On our recent trip to northern Minnesota, we stopped at the Universty of Wisconsin Arboretum in Madison, Wisconsin. There we  viewed and hiked a number of recreated native habitats, prairies, savannas, woodlands and ponds. The visitor's center has been entirely landscaped with native plants. It was a delight to experience and that is where I saw the plant, cream false indigo Baptisia leucophaea. I was particularly interested in this plant because I have tried to establish it here at Habitat Home but have not been successful. It was growing in an area that was much like those at Habitat Home so I will try once again.
cream false indigo (Baptisia leucophaea)
Another recent interest was furthered by the purchase of the book Field Guide to Wisconsin Sedgesby Andrew Hipp at the arboretum's bookstore in the visitor's center. My interest in sedges was previously aroused by reading the book The American Meadow Gardenby John Greenlee, in which the importance and prevalence of sedges in recreated meadows was discussed. Since we have a meadow area already started at Habitat Home, I am interested in further developing that area with sedges.

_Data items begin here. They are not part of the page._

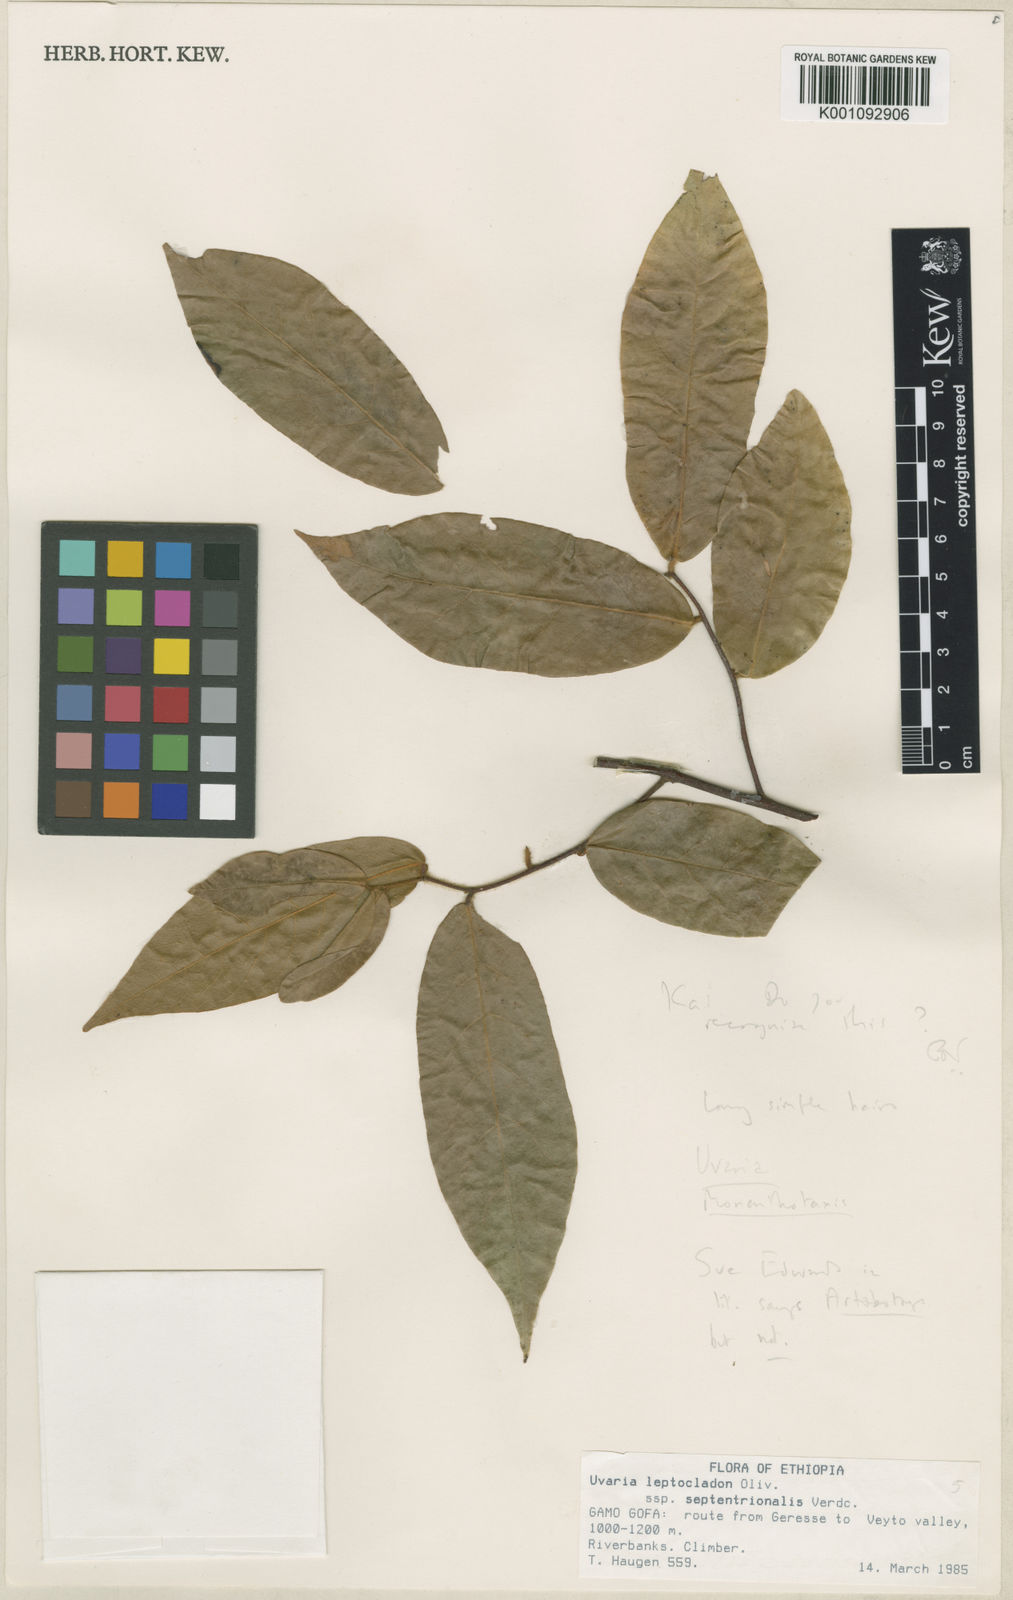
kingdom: Plantae
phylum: Tracheophyta
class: Magnoliopsida
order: Magnoliales
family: Annonaceae
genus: Uvaria
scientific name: Uvaria leptocladon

So perhaps there will be future photos and information on native sedges...of which there are a lot!

Wednesday, May 5, 2010

Wild Ginger

wild ginger (Asarum canadense)
Nature's Garden, a book printed in 1915 written by Neltje Blanchan, asks these questions about wild ginger (Asarum canadense):
Like the wicked servant who buried the one talent entrusted to his care, the wild ginger hides its solitary flower if not actually under the dry leaves that clothe the ground in the still leafless woodlands, then not far above them. Why? When most plants flaunt their showy blossoms aloft, where they may be seen by all, why should this one bear only one dull, firm cup, inconspicuous in color as in situation?
So as poetic as it all sounds, the reason is to attract the gnats and small flies that come crawling out of the warming soil looking for something to eat. The color and location of the flower are similar to the food they are seeking: dead meat. The gnats and flies pollinate the flower and a leather capsule develops which eventually bursts and discharges many seeds.

Tuesday, May 4, 2010

Time for Eggs - Revisited

It's been four days since I checked the nests in the birdhouses (see the previous post, "Time for Eggs"), so time for another look. This time, mom bluebird sat and posed for about a minute, but as you can see in the left photo below, she didn't look too happy to see me. She finally had enough and took off, revealing the five pale blue eggs still incubating.

The white-breasted nuthatch nest, in the right photo below, was more interesting. Again, and unlike the bluebird, the female left the birdhouse as I approached within 30-40 feet. The five eggs have all hatched and the chicks are waiting for mom to return, presumably with their next meal. It's hard to believe looking at them, but these chicks' wing feathers and muscles will develop sufficiently in 18-26 days for them to leave the nest. Their mom and dad will continue to feed them for another two weeks after that, and then they'll be off to find and establish their own territory.